Guto Harri said it is sign that political communication has changed.

Mr Johnson is urging the government to hand the material to the Covid inquiry in full without redactions.

The public hearing, which begins in two weeks, is investigating how ministers handled the pandemic.

Mr Harri, the Welsh former Downing Street head of communications, told Radio Wales that the global pandemic had “blurred the boundaries” between official communication and conversations on sites like WhatsApp.

WhatsApp allows users to send messages, images, audio or video.

“Long gone are the days where a person with a clipboard would sit there writing the official record. The decisions that have to be taken, the number of people involved and we had a global pandemic where people were rarely in the same room,” he said.

Mr Harri said that using the instant-messaging service helped the government to function more efficiently, adding: “It will surprise people but that is the pace of government now.”

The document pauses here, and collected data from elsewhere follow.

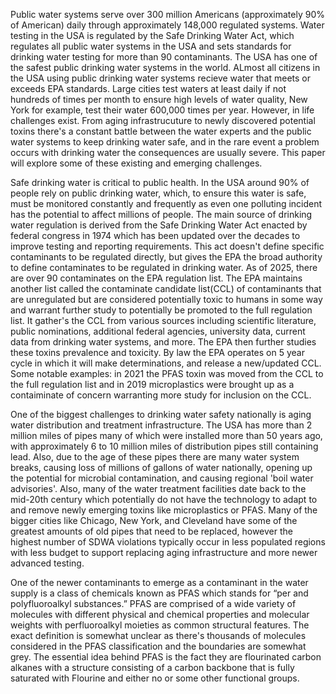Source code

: Public water systems serve over 300 million Americans (approximately 90% of American) daily through approximately 148,000 regulated systems. 
Water testing in the USA is regulated by the Safe Drinking Water Act, which regulates all public water systems in the USA and sets standards for drinking water testing for more than 90 contaminants. The USA has one of the safest public drinking water systems in the world. ALmost all citizens in the USA using public drinking water systems recieve water that meets or exceeds EPA standards. Large cities test waters at least daily if not hundreds of times per month to ensure high levels of water quality, New York for example, test their water 600,000 times per year. However, in life challenges exist. From aging infrastrucuture to newly discovered potential toxins there's a constant battle between the water experts and the public water systems to keep drinking water safe, and in the rare event a problem occurs with drinking water the consequences are usually severe. This paper will explore some of these existing and emerging challenges.

Safe drinking water is critical to public health. In the USA around 90% of people rely on public drinking water, which, to ensure this water is safe, must be monitored constantly and frequently as even one polluting incident has the potential to affect millions of people. The main source of drinking water regulation is derived from the Safe Drinking Water Act enacted by federal congress in 1974 which has been updated over the decades to improve testing and reporting requirements. This act doesn't define specific contaminants to be regulated directly, but gives the EPA the broad authority to define contaminates to be regulated in drinking water. As of 2025, there are over 90 contaminates on the EPA regulation list. The EPA maintains another list called the contaminate candidate list(CCL) of contaminants that are unregulated but are considered potentially toxic to humans in some way and warrant further study to potentially be promoted to the full regulation list. It gather's the CCL from various sources including scientific literature, public nominations, additional federal agencies, university data, current data from drinking water systems, and more. The EPA then further studies these toxins prevalence and toxicity. By law the EPA operates on 5 year cycle in which it will make determinations, and release a new/updated CCL. Some notable examples: in 2021 the PFAS toxin was moved from the CCL to the full regulation list and in 2019 microplastics were brought up as a contaiminate of concern warranting more study for inclusion on the CCL.



One of the biggest challenges to drinking water safety nationally is aging water distribution and treatment infrastructure. The USA has more than 2 million miles of pipes many of which were installed more than 50 years ago, with approximately 6 to 10 million miles of distribution pipes still containing lead. Also, due to the age of these pipes there are many water system breaks, causing loss of millions of gallons of water nationally, opening up the potential for microbial contamination, and causing regional 'boil water advisories'.  Also, many of the water treatment facilities date back to the mid-20th century which potentially do not have the technology to adapt to and remove newly emerging toxins like microplastics or PFAS. Many of the bigger cities like Chicago, New York, and Cleveland have some of the greatest amounts of old pipes that need to be replaced, however the highest number of SDWA violations typically occur in less populated regions with less budget to support replacing aging infrastructure and more newer advanced testing.  

One of the newer contaminants to emerge as a contaminant in the water supply is a class of chemicals known as PFAS which stands for “per and polyfluoroalkyl substances.” PFAS are comprised of a wide variety of molecules with different physical and chemical properties and molecular weights with perfluoroalkyl moieties as common structural features. The exact definition is somewhat unclear as there's thousands of molecules considered in the PFAS classification and the boundaries are somewhat grey.  The essential idea behind PFAS is the fact they are flourinated carbon alkanes with a structure consisting of a carbon backbone that is fully saturated with Flourine and either no or some other functional groups.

The UK government has so far refused to hand over material it does not consider relevant.

The Covid inquiry has given the Cabinet Office until 16:00 BST on Thursday to disclose all of the information it has requested.

The Cabinet Office has argued that ministers must have the right to discuss policies in private and says a leading lawyer is in the process of deciding what is relevant to the inquiry.

Some senior Conservative MPs have urged the government to back down to avoid a lengthy legal showdown.

Mr Harri says the confusion has left people trying to work out “where the bottleneck lies”.

“I suspect most people will be surprised that Boris Johnson is so willing to hand over his WhatsApp messages, because that puts pressure on the government to put pressure on other ministers, and the current prime minister,” he said.